▸ Assignment
Only the records, exactly as written, belong in the answer; pictures do not.

═════ Exercise material

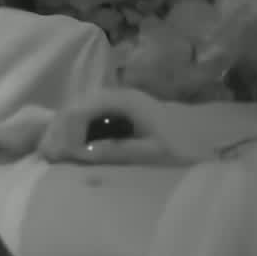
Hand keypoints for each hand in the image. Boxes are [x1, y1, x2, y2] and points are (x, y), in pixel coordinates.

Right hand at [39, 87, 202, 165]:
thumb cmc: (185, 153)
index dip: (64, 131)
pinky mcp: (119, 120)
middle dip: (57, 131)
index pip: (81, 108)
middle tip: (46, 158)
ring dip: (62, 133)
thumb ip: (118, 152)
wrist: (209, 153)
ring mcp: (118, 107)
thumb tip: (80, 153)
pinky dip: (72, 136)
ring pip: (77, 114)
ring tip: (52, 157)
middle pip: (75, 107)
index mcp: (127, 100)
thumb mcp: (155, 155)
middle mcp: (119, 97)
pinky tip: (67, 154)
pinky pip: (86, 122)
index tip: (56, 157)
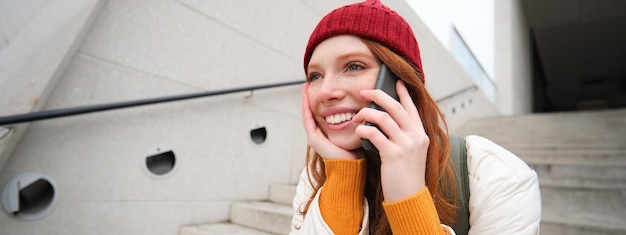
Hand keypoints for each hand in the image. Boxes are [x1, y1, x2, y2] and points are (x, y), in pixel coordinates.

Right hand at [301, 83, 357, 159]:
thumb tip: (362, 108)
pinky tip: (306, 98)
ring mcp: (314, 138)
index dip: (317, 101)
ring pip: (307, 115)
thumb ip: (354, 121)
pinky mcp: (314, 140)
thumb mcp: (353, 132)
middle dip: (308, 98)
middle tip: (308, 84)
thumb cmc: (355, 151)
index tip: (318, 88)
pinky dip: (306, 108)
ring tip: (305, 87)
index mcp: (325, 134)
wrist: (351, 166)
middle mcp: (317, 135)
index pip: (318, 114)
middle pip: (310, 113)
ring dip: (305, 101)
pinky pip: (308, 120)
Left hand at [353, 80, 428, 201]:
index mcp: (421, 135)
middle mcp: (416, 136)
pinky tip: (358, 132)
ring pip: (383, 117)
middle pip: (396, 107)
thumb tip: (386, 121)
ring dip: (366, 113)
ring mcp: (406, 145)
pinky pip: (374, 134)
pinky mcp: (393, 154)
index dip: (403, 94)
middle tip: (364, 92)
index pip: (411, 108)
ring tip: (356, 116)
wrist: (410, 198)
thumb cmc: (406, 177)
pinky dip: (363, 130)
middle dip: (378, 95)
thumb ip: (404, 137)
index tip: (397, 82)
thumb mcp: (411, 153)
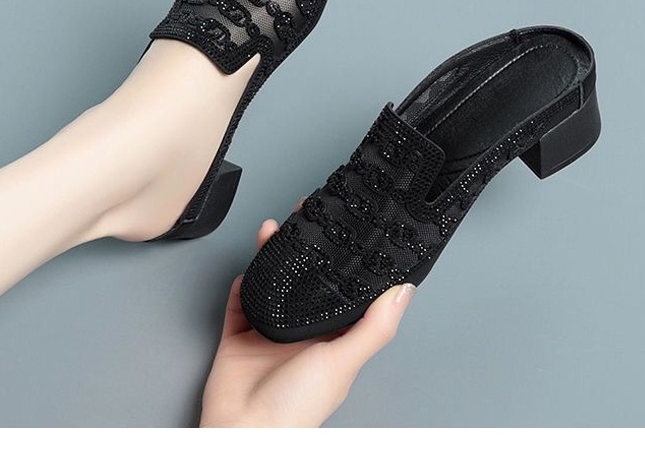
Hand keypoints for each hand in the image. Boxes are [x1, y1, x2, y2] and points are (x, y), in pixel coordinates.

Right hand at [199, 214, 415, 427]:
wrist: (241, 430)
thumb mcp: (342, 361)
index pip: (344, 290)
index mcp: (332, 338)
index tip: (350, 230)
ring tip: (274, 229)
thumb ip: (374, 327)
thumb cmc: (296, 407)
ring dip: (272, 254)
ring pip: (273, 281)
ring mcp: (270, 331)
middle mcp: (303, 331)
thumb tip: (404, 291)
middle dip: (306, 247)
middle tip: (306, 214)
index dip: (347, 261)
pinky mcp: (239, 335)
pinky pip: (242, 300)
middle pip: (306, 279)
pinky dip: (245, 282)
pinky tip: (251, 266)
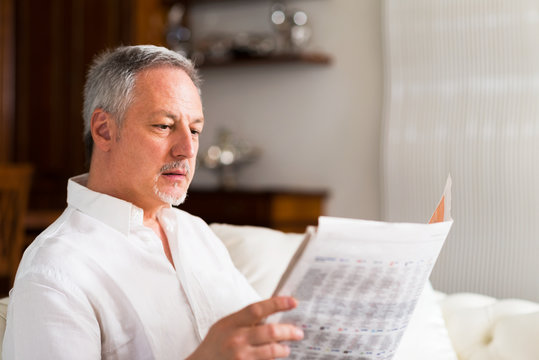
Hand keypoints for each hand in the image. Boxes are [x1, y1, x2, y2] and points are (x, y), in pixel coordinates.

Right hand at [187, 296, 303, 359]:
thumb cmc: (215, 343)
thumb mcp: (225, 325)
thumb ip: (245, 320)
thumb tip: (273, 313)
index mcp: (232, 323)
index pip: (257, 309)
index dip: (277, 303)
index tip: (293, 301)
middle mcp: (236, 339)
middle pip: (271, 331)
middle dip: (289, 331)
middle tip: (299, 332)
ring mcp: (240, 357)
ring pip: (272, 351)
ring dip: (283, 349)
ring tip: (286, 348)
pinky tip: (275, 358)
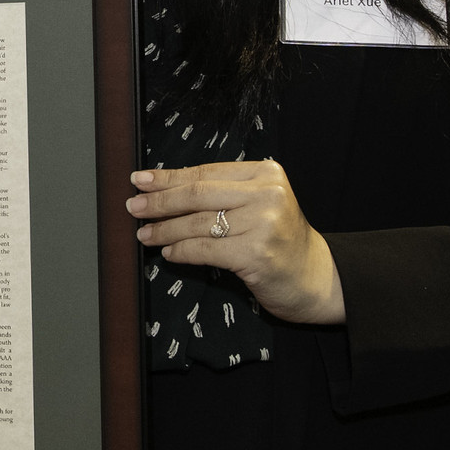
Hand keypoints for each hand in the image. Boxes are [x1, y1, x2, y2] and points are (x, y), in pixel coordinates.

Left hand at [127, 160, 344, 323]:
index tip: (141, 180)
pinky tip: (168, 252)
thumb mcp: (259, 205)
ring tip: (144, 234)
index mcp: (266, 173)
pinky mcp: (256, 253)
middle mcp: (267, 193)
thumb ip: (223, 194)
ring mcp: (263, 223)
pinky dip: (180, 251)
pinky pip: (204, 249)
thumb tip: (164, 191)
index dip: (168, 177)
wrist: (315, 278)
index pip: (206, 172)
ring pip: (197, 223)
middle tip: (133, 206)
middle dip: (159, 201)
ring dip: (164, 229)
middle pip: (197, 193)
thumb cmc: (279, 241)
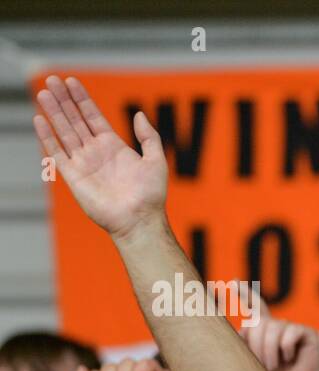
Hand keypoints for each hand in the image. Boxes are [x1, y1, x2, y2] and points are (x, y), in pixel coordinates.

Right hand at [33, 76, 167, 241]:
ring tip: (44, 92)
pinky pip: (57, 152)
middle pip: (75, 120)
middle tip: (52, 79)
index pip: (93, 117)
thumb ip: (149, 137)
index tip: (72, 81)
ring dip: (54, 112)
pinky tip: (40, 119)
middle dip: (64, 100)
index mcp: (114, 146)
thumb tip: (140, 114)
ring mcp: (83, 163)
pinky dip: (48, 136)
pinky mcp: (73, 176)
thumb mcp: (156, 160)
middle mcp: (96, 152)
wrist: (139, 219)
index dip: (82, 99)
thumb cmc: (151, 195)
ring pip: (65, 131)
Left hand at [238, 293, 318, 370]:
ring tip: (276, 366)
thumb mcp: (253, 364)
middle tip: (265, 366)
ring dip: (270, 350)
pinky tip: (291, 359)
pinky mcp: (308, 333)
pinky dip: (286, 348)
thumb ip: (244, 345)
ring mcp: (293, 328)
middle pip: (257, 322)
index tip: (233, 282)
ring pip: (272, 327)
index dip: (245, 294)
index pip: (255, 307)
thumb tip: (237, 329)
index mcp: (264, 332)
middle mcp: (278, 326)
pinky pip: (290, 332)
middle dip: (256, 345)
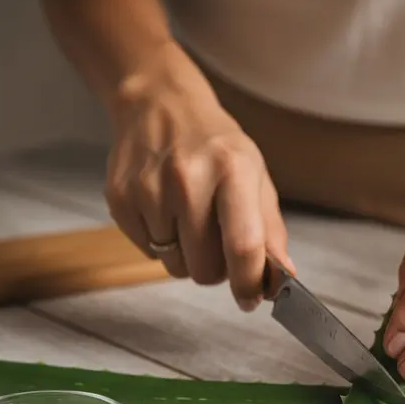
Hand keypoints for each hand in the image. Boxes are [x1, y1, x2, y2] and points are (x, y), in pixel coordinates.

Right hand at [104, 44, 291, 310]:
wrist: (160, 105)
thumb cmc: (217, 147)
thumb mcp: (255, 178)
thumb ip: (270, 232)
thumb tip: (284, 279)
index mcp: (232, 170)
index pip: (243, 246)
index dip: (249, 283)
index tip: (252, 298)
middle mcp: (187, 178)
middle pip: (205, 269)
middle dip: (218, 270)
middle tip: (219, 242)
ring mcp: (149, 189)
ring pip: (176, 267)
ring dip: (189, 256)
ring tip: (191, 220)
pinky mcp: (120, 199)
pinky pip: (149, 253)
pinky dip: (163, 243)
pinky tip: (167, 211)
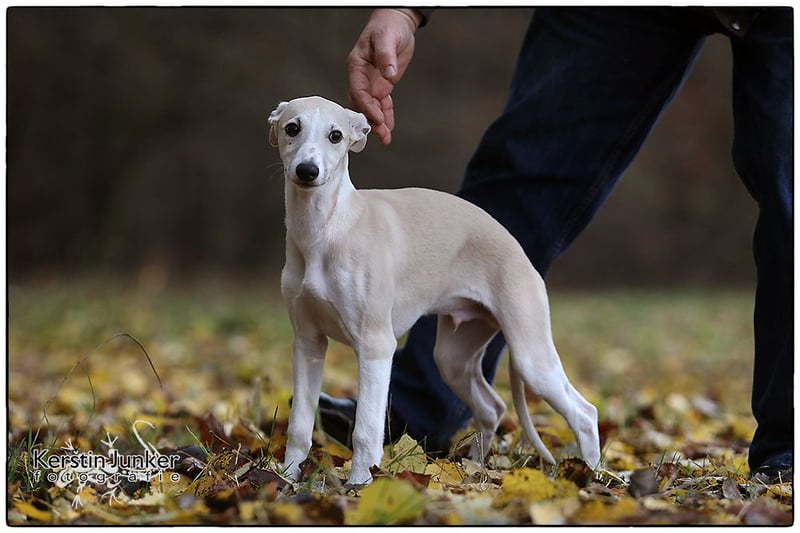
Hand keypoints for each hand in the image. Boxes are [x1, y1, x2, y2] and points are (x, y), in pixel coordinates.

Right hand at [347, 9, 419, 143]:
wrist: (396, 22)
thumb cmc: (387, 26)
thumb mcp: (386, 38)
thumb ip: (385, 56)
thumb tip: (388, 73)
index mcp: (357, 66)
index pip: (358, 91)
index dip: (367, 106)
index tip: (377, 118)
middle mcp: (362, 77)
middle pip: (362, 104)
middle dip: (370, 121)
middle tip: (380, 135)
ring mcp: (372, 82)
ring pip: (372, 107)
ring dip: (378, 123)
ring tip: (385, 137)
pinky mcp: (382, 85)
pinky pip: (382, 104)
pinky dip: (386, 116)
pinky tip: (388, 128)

══════════

▸ Exercise answer
Hand keypoints for each hand in the image. Boxes are [x1, y1, x2, y2] and points are (x, y), in pixel coordinates.

Right hand at [39, 87, 202, 165]:
thumb cmc: (185, 153)
index dip: (64, 131)
pinky mcp: (119, 120)
middle dip: (57, 131)
index pip: (81, 108)
middle tip: (46, 158)
ring dip: (62, 133)
thumb ip: (118, 152)
wrist: (209, 153)
ring mcp: (118, 107)
thumb tip: (80, 153)
pinky dip: (72, 136)
ring pip: (77, 114)
ring tip: (52, 157)
middle pip: (75, 107)
index mcp: (127, 100)
thumb mcp: (155, 155)
middle mcp: (119, 97)
pinky tip: (67, 154)
pinky pip: (86, 122)
index tip: (56, 157)
Hand keypoints for each hand in the image. Boxes are [x1, y1, x2, y2] and points are (x, y), in pixel coordinates.

Right hand at [301, 83, 357, 159]:
thumb tip: (362, 108)
pinky tip: (306, 98)
ring mcp: (314, 138)
index dip: (317, 101)
ring pip: (307, 115)
thumb ip: (354, 121)
pinky mcp: (314, 140)
thumb mcp: (353, 132)
middle dip: (308, 98)
middle tip: (308, 84)
thumb cmc: (355, 151)
index tip: (318, 88)
pinky dip: (306, 108)
ring tip: (305, 87)
index mcp: (325, 134)
wrist: (351, 166)
middle mcp: (317, 135)
index pip: (318, 114)
middle pip: (310, 113)
ring dip: (305, 101)
pinky pip: (308, 120)
Left hand at [353, 80, 428, 201]:
index mcp: (421, 135)
middle mcp: (416, 136)
pinky tip: (358, 132)
ring pip: (383, 117)
middle pip: (396, 107)
thumb tip: (386, 121)
ring dip: (366, 113)
ring mcp: (406, 145)
pinky pip: (374, 134)
pinky mcp: (393, 154)
index dip: (403, 94)
middle tip: (364, 92)
index pip: (411, 108)
ring tip: (356, 116)
wrist: (410, 198)
thumb cmc: (406, 177)
pinky dip: (363, 130)
middle dip: (378, 95)
thumb ip: (404, 137)
index tip: (397, 82)
thumb mcp: (411, 153)
Hand keypoints for each hand in the image. Boxes are [x1, y1, x2, y2] and points are (x, y), in pixel coordinates.

Right hand at [199, 214, 415, 427]:
wrist: (241, 430)
thumb mcp: (342, 361)
index pip: (344, 290)
index mcp: (332, 338)
index tip: (350, 230)
ring tip: (274, 229)
thumb ip: (374, 327)
thumb cmc: (296, 407)
ring dip: (272, 254)
ring pip: (273, 281)
ring mcp: (270, 331)
middle mcp: (303, 331)
thumb tip: (404, 291)
middle dip: (306, 247)
middle tip: (306, 214)
index dip: (347, 261)
pinky mcp: (239, 335)
pinky pip: (242, 300)
middle pip: (306, 279)
pinky dip: (245, 282)
pinky tip: (251, 266)
Hand keypoints for each hand in the image. Boxes are [x1, y1, x2, y2] and points are (x, y), in pixel coordinates.

Right hand at [187, 296, 303, 359]:
thumb cmc: (215, 343)
thumb mcp: (225, 325)
thumb ip: (245, 320)
thumb tip: (273, 313)
index mcp: (232, 323)
index pip: (257, 309)
index dip: (277, 303)
index tip: (293, 301)
middle mcp: (236, 339)
middle pip: (271, 331)
middle dip: (289, 331)
middle tip: (299, 332)
ring mcp: (240, 357)
ring pip: (272, 351)
ring dip: (283, 349)
ring tip: (286, 348)
pinky tip: (275, 358)
Hand keypoints for each hand in the image. Boxes are [x1, y1, x2, y2] and points are (x, y), in pixel coordinates.

Left hand at [127, 160, 344, 323]:
index tip: (141, 180)
pinky tip: (168, 252)
thumb mcp: (259, 205)
ring tip: (144, 234)
index mcp: (266, 173)
pinky mcp: (256, 253)
middle mcp: (267, 193)
thumb ip: (223, 194)
ring mcp: (263, 223)
pinky dip: (180, 251)
pinky pip: (204, 249)
thumb tip: (164, 191)
index dip: (168, 177)
wrist: (315, 278)
index pip: (206, 172)
ring pip: (197, 223)
middle tip: (133, 206)
middle dip: (159, 201)
ring dip: (164, 229)
middle pip: (197, 193)
thumb cmc: (279, 241)
Hand keypoints for each hand in the image. Boxes are [x1, y1, x2, y2] and points are (x, y), in pixel coordinates.

Right hand at [33, 76, 167, 241]:
ring tip: (44, 92)
pinky pip: (57, 152)
middle pip: (75, 120)
middle tip: (52, 79)
index pip: (93, 117)
thumb ip: (149, 137)
index tip: (72, 81)
ring dip: (54, 112)
pinky tip: (40, 119)
middle dip: (64, 100)
index mcp: (114, 146)
thumb tip: (140, 114)
ring mcp: (83, 163)
pinky dip: (48, 136)
pinky mcp: (73, 176)
thumb mcp: (156, 160)
middle mcp: (96, 152)
wrist: (139, 219)
index dip: (82, 99)
thumb cmc: (151, 195)
ring pip: (65, 131)
Left hand at [238, 293, 318, 370]:
ring tip: (276, 366)
thumb mcp: (253, 364)
middle tip: (265, 366)
ring dip: (270, 350)
pinky tip: (291, 359)
pinky mcp: (308, 333)
pinky dip: (286, 348)
thumb ip: (244, 345)
ring mcp: (293, 328)
middle pip: (257, 322)
index tip: (233, 282)
ring pip: (272, 327)
index dip: (245, 294)
index pip: (255, 307)
thumb tip: (237, 329)
index mcp: (264, 332)
middle mcp: (278, 326)
pinky pip: (290, 332)
middle dip: (256, 345)
Hand keypoints for each hand in the image. Boxes are [x1, y1, x2, y2] and points are (x, y), in pixel coordinates.

Right hand at [104, 44, 291, 310]:
wrist: (160, 105)
thumb cmc: (217, 147)
thumb mcp: (255, 178)
thumb ip: (270, 232)
thumb tip: (284, 279)
index mcp: (232, 170)
index pip: (243, 246)
index dip: (249, 283)
index tip: (252, 298)
middle mcp: (187, 178)
middle pip: (205, 269)
middle dip: (218, 270)
middle tip: (219, 242)
ring mcp: (149, 189)
ring pip: (176, 267)
ring dip: (189, 256)
ring tip: (191, 220)
pinky mcp: (120, 199)
pinky pip: (149, 253)
pinky dip: (163, 243)
pinky tip: (167, 211)
Hand keypoints for each hand in the image. Boxes are [x1, y1, x2, y2] and points are (x, y), in pixel coordinates.

Right hand at [347, 9, 419, 143]:
wrist: (396, 22)
thumb cmc: (387, 26)
thumb mcp: (386, 38)
thumb ip: (385, 56)
thumb tip: (388, 73)
index mcp: (357, 66)
index pip: (358, 91)
index dip: (367, 106)
index tip: (377, 118)
middle mcp: (362, 77)
middle pip: (362, 104)
middle dip: (370, 121)
middle tip: (380, 135)
ring mcp: (372, 82)
ring pip: (372, 107)
ring dip: (378, 123)
ring tip: (385, 137)
pinky mcp: (382, 85)
pinky pip: (382, 104)
pinky dip: (386, 116)
pinky tip: (388, 128)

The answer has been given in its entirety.